FRAGMENTO DE PÁGINA:

· · · ·

Se impone, pues, una seria reflexión sobre este asunto, dado que el cine, al igual que el resto de espectáculos públicos, tiene como finalidad principal entretener, relajar al espectador, distraerle de sus actividades o preocupaciones cotidianas. También tiene otras, sin duda alguna, pero quien, de entre los ciudadanos de a pie, entra en una sala de proyecciones o descarga una película para verla en su casa, lo hace, en principio, para pasar un buen momento. No tendría lógica alguna que alguien deseara ir a un cine público para amargarse el día o intentase visionar un filme cualquiera en su televisor o en su ordenador con el propósito de provocarse un síncope.

Nos cuestionamos, de entrada, algo que ya hemos compartido en ocasiones precedentes, tanto en este medio que es Lupa Protestante como en otros, y que planteamos así: ¿Cómo leemos los creyentes la propia Biblia?, pues mucho nos tememos que resida ahí el quid precisamente de la cuestión.

· · · ·

Entradas de datos
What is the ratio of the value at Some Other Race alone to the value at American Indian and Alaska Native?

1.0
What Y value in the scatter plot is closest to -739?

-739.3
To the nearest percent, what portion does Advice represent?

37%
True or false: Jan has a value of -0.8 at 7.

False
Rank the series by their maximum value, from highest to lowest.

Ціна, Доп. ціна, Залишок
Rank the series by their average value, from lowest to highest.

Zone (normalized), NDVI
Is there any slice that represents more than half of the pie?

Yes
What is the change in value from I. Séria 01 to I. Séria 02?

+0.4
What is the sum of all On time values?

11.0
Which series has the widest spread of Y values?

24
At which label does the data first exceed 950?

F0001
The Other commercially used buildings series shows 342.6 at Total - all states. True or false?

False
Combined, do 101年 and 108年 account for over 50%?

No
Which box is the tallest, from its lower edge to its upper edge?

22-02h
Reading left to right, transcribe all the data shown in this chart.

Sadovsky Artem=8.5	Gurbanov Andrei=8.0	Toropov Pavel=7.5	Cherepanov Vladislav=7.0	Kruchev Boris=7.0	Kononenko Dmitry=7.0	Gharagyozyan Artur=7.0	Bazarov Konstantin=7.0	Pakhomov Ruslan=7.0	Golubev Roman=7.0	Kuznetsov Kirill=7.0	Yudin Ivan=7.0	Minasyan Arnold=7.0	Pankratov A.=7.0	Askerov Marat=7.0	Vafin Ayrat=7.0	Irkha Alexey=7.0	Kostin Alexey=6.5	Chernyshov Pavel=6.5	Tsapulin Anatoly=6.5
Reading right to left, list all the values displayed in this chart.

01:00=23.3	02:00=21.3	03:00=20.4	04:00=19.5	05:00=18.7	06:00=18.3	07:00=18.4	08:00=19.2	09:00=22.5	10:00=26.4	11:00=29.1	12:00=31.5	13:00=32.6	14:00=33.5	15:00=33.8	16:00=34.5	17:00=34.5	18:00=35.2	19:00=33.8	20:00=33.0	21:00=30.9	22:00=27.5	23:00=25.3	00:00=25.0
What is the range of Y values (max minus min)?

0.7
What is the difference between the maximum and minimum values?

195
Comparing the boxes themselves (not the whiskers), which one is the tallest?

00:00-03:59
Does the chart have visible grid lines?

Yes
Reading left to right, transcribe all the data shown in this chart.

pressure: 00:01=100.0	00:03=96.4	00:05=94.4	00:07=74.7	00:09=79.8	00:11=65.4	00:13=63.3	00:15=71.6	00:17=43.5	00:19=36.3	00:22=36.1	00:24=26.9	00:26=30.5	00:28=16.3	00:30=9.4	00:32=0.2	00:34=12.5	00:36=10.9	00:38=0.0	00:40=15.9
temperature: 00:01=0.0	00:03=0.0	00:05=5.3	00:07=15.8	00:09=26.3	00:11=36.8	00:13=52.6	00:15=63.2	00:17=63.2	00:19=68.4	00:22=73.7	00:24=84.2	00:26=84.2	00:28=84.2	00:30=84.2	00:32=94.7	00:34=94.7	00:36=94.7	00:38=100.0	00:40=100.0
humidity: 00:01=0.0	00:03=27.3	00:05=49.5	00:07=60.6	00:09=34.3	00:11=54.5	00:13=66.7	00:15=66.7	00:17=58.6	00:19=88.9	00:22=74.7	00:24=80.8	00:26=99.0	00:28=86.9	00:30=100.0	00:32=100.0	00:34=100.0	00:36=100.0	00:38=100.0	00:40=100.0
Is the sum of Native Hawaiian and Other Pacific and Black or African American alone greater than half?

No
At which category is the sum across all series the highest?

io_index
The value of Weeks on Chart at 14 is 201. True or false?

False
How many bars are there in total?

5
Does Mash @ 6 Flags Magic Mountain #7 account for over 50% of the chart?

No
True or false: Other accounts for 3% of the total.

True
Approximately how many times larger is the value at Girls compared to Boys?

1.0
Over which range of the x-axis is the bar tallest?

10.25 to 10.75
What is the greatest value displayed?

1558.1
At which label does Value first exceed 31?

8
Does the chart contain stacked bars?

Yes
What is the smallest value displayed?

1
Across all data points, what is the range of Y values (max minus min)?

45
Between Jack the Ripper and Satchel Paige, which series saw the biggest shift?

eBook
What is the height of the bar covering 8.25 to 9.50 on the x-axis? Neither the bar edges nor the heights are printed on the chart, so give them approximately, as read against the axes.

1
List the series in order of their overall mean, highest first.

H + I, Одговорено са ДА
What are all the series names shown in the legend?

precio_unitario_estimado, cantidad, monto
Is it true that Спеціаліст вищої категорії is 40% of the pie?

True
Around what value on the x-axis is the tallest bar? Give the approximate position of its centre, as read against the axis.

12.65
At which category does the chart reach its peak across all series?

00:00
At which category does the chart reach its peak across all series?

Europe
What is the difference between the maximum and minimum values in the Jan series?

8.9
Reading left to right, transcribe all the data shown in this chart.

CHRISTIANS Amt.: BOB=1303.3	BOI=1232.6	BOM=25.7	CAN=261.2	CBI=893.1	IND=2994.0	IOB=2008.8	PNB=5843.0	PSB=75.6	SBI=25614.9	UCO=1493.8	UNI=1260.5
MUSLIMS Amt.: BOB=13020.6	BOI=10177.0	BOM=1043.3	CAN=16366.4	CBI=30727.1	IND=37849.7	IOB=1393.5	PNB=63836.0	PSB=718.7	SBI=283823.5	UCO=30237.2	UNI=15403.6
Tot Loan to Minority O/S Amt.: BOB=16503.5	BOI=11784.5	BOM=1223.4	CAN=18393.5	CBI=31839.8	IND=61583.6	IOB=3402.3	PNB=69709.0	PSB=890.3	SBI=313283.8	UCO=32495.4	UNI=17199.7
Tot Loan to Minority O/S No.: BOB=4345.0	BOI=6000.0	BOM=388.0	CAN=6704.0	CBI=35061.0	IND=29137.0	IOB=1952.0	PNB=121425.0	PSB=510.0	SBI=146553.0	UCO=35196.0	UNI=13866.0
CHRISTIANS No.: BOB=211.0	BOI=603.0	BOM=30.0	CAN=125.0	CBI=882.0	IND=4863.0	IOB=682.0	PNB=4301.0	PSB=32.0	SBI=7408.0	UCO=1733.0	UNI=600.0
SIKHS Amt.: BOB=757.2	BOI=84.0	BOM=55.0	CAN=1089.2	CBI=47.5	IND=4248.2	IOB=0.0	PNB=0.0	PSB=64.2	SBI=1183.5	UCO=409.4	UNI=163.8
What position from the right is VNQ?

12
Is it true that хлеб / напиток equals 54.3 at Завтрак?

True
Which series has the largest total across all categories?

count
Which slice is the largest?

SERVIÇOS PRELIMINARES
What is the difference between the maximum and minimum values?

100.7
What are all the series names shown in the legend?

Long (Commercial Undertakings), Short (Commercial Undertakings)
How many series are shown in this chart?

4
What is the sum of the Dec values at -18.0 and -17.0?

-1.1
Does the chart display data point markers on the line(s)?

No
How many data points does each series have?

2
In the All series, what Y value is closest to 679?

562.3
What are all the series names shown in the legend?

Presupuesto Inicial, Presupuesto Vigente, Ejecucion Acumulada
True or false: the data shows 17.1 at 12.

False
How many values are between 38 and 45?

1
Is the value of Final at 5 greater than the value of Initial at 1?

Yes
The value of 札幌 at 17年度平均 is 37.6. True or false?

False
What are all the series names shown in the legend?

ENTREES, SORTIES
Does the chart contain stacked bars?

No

· · · ·

TAREA 1: En el fragmento sobre el cine y la Biblia, ¿cuál se señala como la finalidad principal del cine?
TAREA 2: Prolonga el fragmento sobre el cine y la Biblia a partir de su última oración.

RESPUESTA 1: Entretener, relajar al espectador y distraerle de sus actividades o preocupaciones cotidianas.

RESPUESTA 2:
Hemos venido constatando desde hace décadas la triste realidad de que un buen porcentaje de los creyentes —no todos, ¡gracias a Dios!, ni siquiera lo que podríamos llamar una aplastante mayoría—, incluso cuando abren las Escrituras para su lectura y devoción personal, lo hacen sometidos a una fuerte tensión, la mayor parte de las veces inconsciente, pero que está ahí. Hemos contemplado con tristeza y con preocupación cómo, tras lecturas en común de pasajes diversos de la Santa Biblia, realmente hermosos en su forma y profundos en su contenido, a la hora de expresar lo que éstos podían significar, muchos cristianos únicamente captan en ellos “argumentos” contra lo que piensa “el mundo”, lo que enseñan “los falsos maestros” o lo que profesan “las iglesias apóstatas”, ¡asuntos que, da la casualidad, tales pasajes en cuestión no indican o no sugieren ni de lejos! Nuestra conclusión es muy simple: quien no puede llegar a discernir el contenido básico de un pasaje o una historia bíblica por estar mentalmente predispuesto a una particular “cruzada” contra todo cuanto existe, difícilmente podrá disfrutar con tranquilidad de una película basada sobre temas de la Escritura sin que aflore esa “cruzada permanente contra el error” en que vive inmerso.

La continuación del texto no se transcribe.